What Medicare currently does not cover however is:
The hospital deductible: This is the amount you must pay for your hospital stay before Medicare will cover the rest. The amount as of last year was over $1000.00
The hospital coinsurance coverage: Medicare covers your hospital stay in full, besides the deductible, for the first 60 days of your stay. However after the 60 days are up if you still need to be in hospital Medicare will no longer cover all of the charges but will charge you a daily coinsurance payment.
Hospital services: Once you have been in hospital for 150 Medicare will no longer bear any of the cost
Skilled Nursing facility: Medicare covers a skilled nursing facility stay for up to 20 days, if you need skilled care beyond that you will need to pay a daily coinsurance amount
Skilled nursing facility services: If you need to be in a nursing home for more than 100 days, Medicare will not cover any of the expenses.
Home health aide services: While Medicare will defray some of the cost of occasional home health aide services it does not cover extended services.

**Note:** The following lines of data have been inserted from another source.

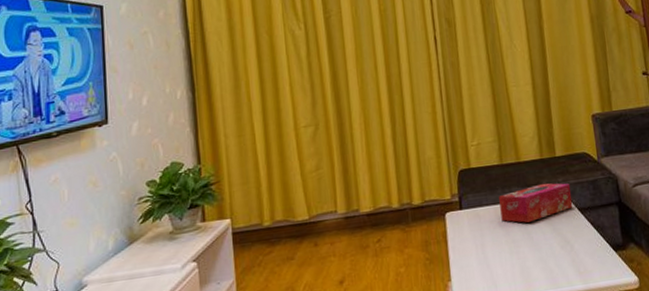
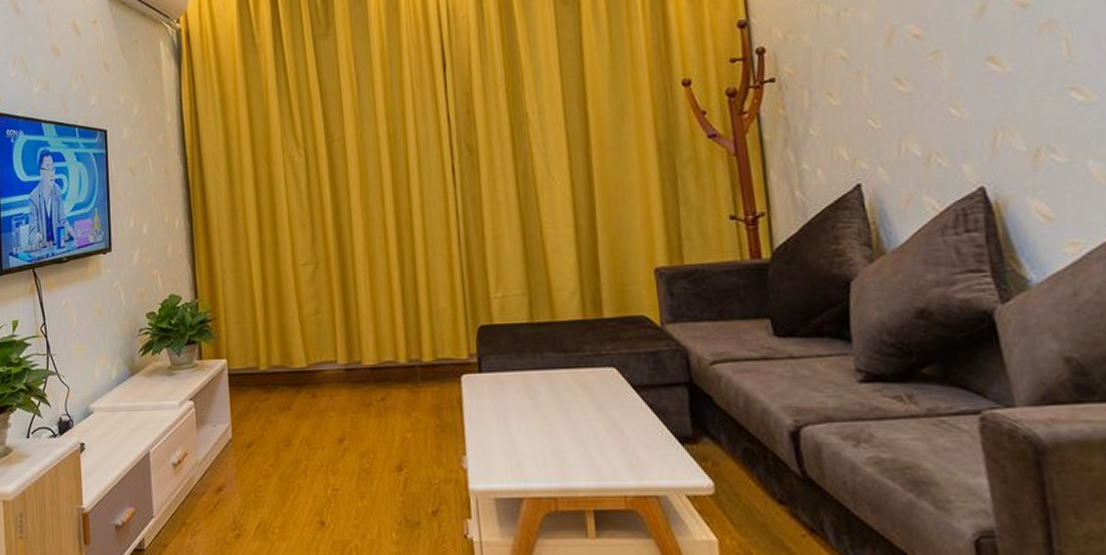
tissue box: present [499,183,573,223] -> none [528,350,625,396]

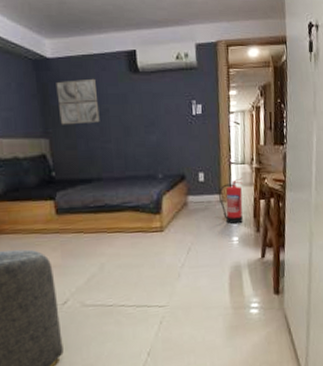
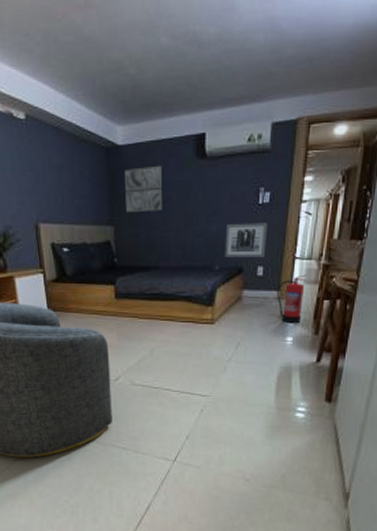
wall art: none [164,132,204,166] -> present [224,223,267,257]

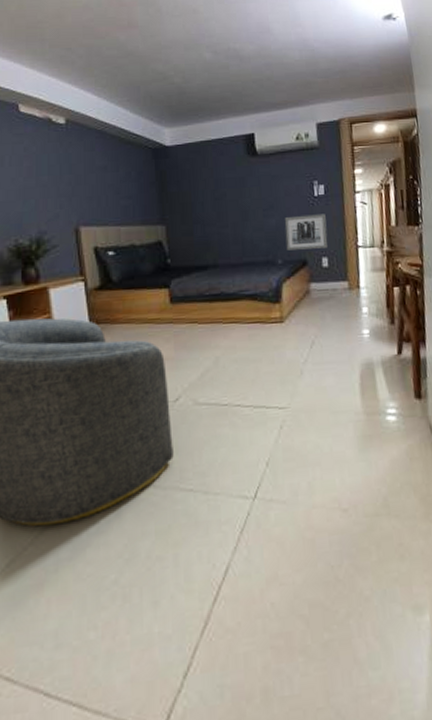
wall art: present [124,165,163,213] -> none [174,163,217,211]
fire extinguisher: present [276,274,307,324] -> none [344,262,374,315]

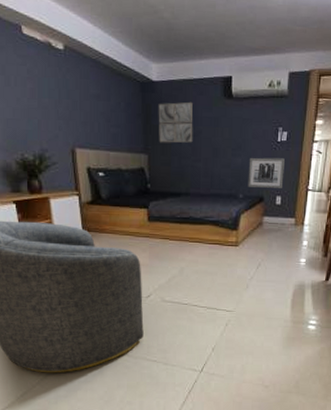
wall art: none [174,163,217,211] -> present [158,101,193,143]

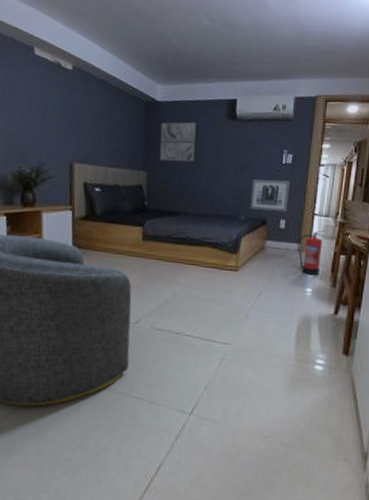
fire extinguisher: none [292,204,318,247] -> present [297,230,325,276]

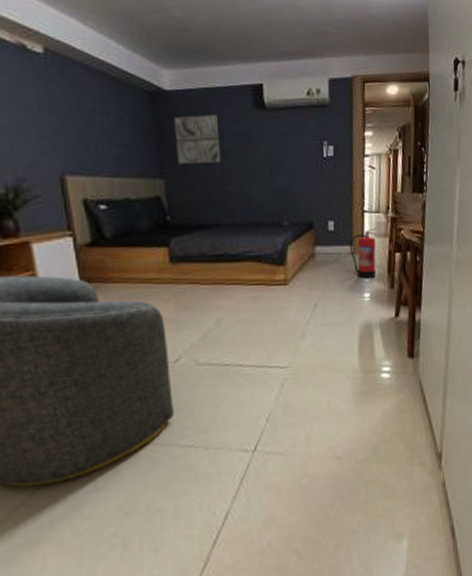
wall art: present [250,179,290,212] -> none [291,176,335,212]

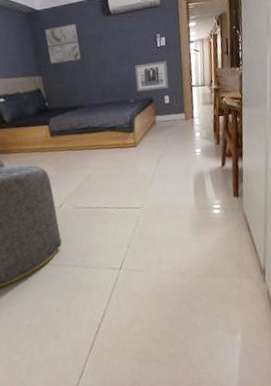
wall art: none [291,176,335,212] -> present [134,61,169,92]
fire extinguisher: present [349,228,378,279] -> none [182,98,205,139]

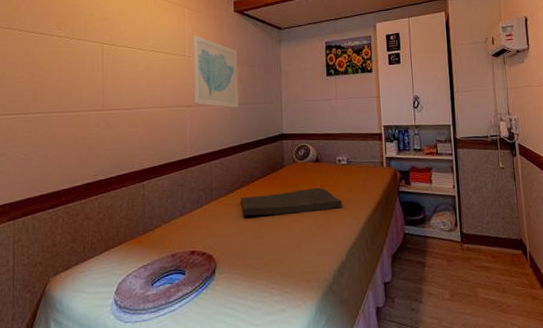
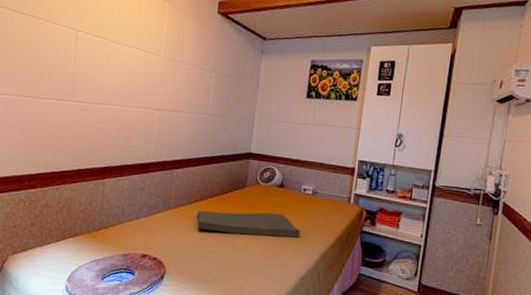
wall art: present [193,34,239,108] -> none [163,33,215,118]

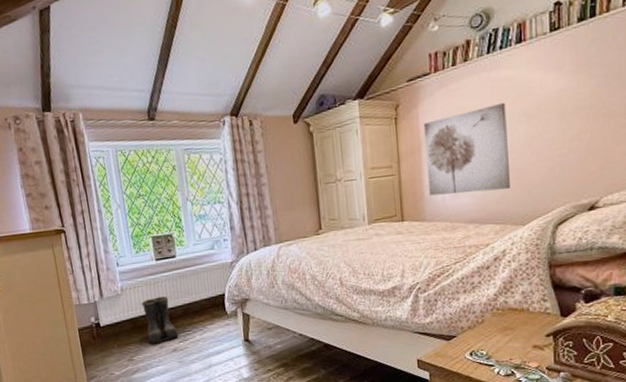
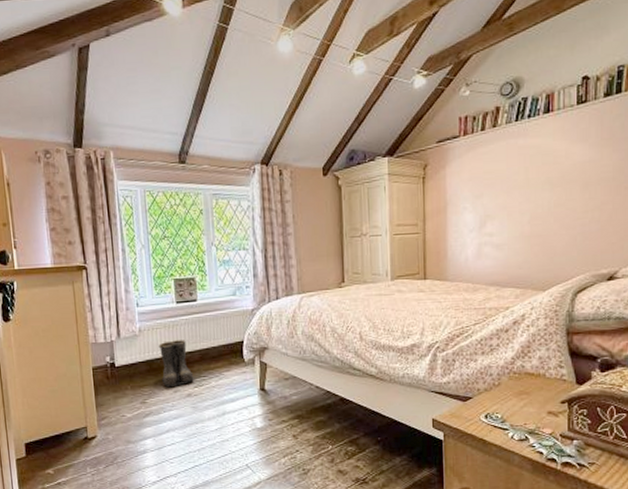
wall art: present [423,102,510,196] -> none [450,169,532,256]

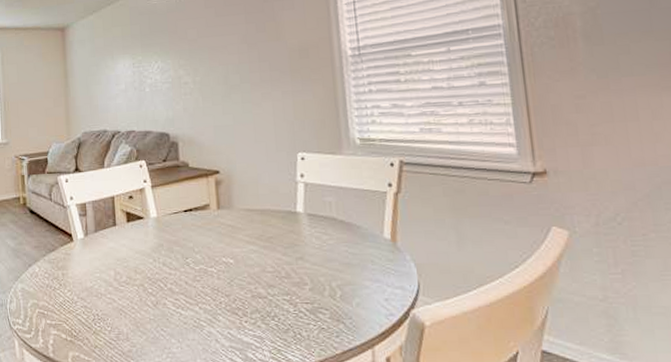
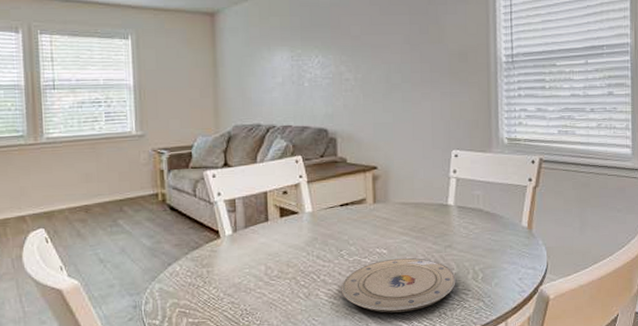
plate: none [188,269,311,329] -> present [341,258,456,313]

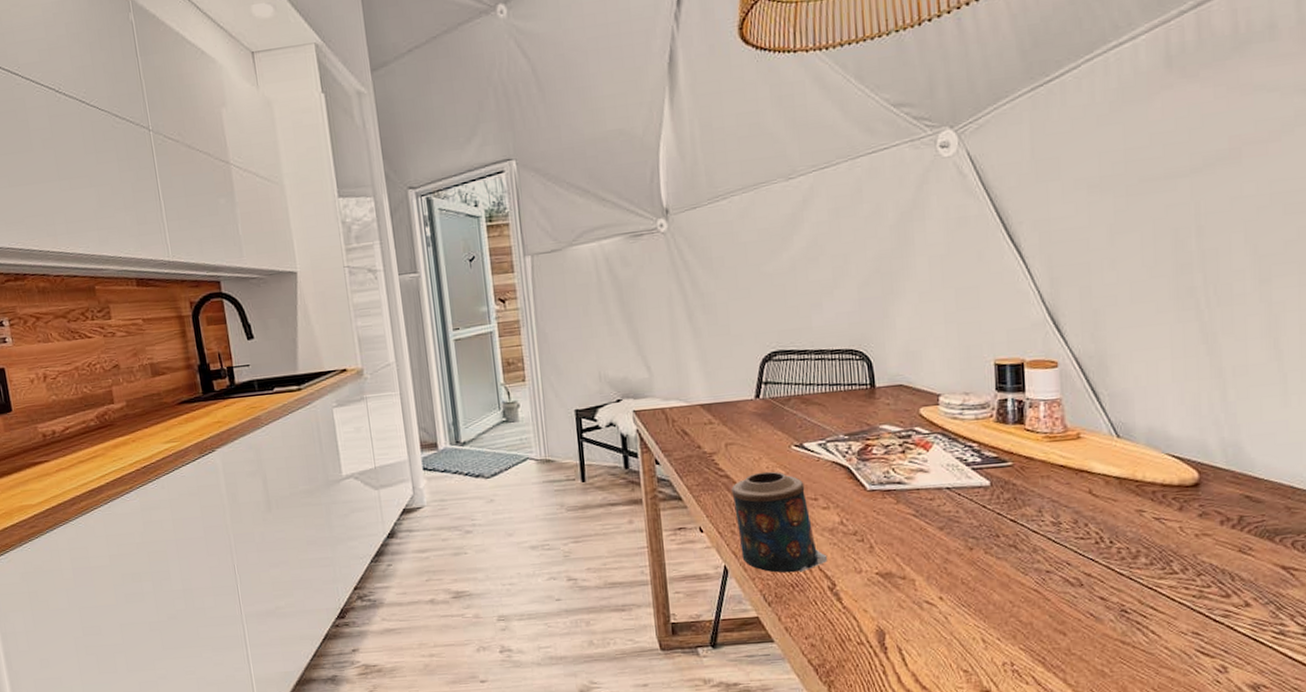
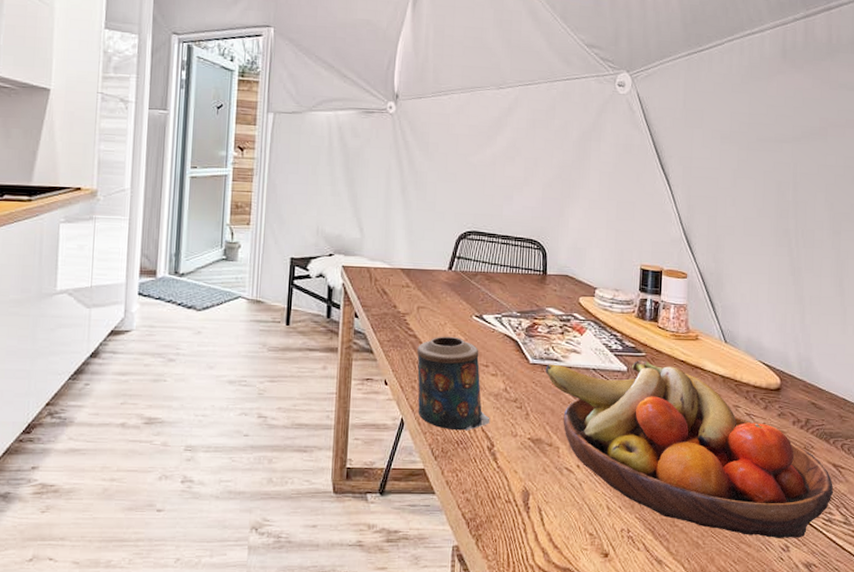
fruit bowl: none [887,470,1285,659] -> present [545,359,834,538]

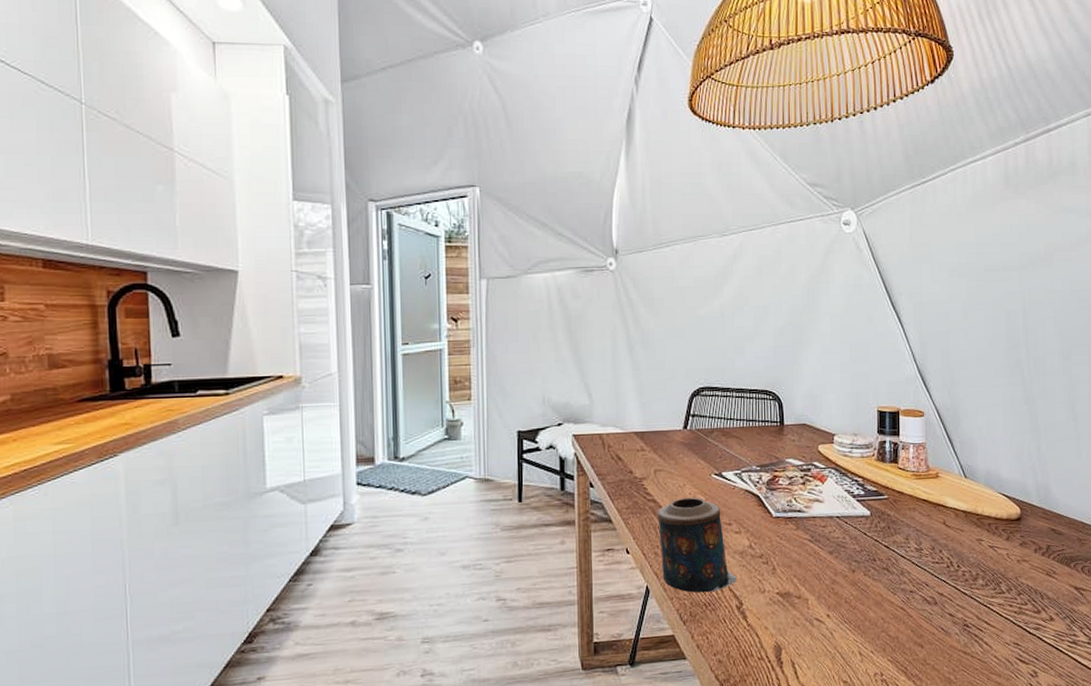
fruit bowl: present [545,359,834,538] -> none [789,502,1077,666]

Home health aide or nursing services: Medicare will not cover home health aide or home health nursing unless skilled care is necessary.
Medicare Part B
Although Medicare Part B was created to be Medicare’s premier supplemental insurance it ended up becoming more of an outpatient and preventative medicine type of coverage. The types of coverage Part B covers is durable medical equipment, supplies the physician uses, prosthetic devices, and ambulance services. Just like with Part A there are gaps in the coverage here as well, although not as many.
Deductible: Medicare Part B has a flat yearly deductible that must be met before any services are covered under Medicare. While minimal in cost the amount last year was $135 and goes up each January 1.
Part B coinsurance coverage: While Medicare Part A covers 80% of the items that Part B takes care of neither covers all and there is a 20% coinsurance payment you must cover.
Any person who is eligible and enrolled in the Medicare program needs a Medigap or Medicare supplemental insurance to help defray the costs missed by Medicare Part A and Part B.